Aussi, comme c'est déjà le cas pour tout autre employé, le licenciement d'une femme enceinte est envisageable si elle commet une faute professionnelle grave (par exemple, proférer des insultes contre son employeur) ou si l'entreprise se trouve dans l'impossibilité de maintenir son contrat de travail pour une cause étrangère à sa grossesse (par exemple, des difficultés économiques).

Encore faut-il que l'employeur soit en mesure de le démontrer. Mais, même lorsque le licenciement est prononcé pour l'une de ces deux raisons, il ne peut prendre effet avant la fin de son congé de maternité.

Si une salariée a été licenciée avant d'avoir pu informer l'employeur de sa grossesse, elle peut faire annuler son licenciement et réintégrer l'entreprise, quel que soit le motif de la rupture de son contrat de travail.

Il lui suffit alors d'envoyer à son employeur, par courrier recommandé avec avis de réception, un certificat médical attestant son état. Mais il ne faut pas trop tarder à réagir, car on ne dispose que de quinze jours à compter de la date à laquelle le licenciement a été notifié.

Grossesse "apparente"

Enfin, une salariée enceinte peut toujours décider de quitter son entreprise du jour au lendemain et sans devoir la moindre indemnité à son employeur pour rupture de contrat.

Seule condition : être "en état de grossesse apparente". Une fois prise, la décision de démission est définitive : la salariée ne peut pas exiger sa réintégration dans l'entreprise après la naissance de son enfant. Alors, mieux vaut y réfléchir à deux fois.

Protection de la vie privée

Lors des entretiens ou dans les questionnaires d'embauche, un employeur n'est pas autorisé à interroger une candidate sur son éventuelle grossesse.

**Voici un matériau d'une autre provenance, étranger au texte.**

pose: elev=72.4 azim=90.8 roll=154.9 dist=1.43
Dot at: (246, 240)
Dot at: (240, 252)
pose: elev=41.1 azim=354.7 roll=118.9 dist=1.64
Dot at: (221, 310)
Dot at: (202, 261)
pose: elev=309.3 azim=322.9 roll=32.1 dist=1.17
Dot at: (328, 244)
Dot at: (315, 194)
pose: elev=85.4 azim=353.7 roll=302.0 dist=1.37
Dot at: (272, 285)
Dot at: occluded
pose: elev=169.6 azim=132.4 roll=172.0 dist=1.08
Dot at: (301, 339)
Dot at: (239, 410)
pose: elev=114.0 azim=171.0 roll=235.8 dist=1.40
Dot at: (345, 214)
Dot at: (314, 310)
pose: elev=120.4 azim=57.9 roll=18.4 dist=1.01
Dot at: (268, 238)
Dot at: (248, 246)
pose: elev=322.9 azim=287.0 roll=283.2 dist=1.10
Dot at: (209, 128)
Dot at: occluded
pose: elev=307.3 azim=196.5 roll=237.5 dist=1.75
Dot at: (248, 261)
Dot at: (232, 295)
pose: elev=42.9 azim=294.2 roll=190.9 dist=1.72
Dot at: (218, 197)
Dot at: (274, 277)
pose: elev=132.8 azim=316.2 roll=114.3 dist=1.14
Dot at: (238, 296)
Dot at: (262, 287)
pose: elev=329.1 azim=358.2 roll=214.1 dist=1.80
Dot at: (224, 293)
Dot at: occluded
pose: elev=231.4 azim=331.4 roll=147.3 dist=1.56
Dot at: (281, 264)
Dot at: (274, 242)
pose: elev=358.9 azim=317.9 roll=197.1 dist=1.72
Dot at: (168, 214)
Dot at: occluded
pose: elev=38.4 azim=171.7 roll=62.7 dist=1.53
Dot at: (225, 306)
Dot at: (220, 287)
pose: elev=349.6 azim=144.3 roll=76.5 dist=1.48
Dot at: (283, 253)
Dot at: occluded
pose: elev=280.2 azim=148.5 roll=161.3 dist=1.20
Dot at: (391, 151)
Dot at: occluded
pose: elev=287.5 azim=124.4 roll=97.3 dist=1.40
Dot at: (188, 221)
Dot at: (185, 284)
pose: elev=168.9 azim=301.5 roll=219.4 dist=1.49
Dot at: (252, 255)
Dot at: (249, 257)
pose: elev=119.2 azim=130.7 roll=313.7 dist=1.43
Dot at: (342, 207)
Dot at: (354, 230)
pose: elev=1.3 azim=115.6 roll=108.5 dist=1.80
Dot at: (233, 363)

La jeune femme n'est pas non plus obligée de révéler son état. Il ne pourra pas lui être reproché plus tard d'avoir caché sa grossesse lors de son embauche. En effet, une telle dissimulation ne peut constituer une cause réelle et sérieuse de licenciement.

De plus, lors de la visite médicale d'embauche, le médecin du travail est tenu au secret professionnel. Il ne doit donc pas révéler l'état de grossesse à l'employeur. Il est également interdit à un employeur de mettre fin à une période d'essai pour cause de grossesse.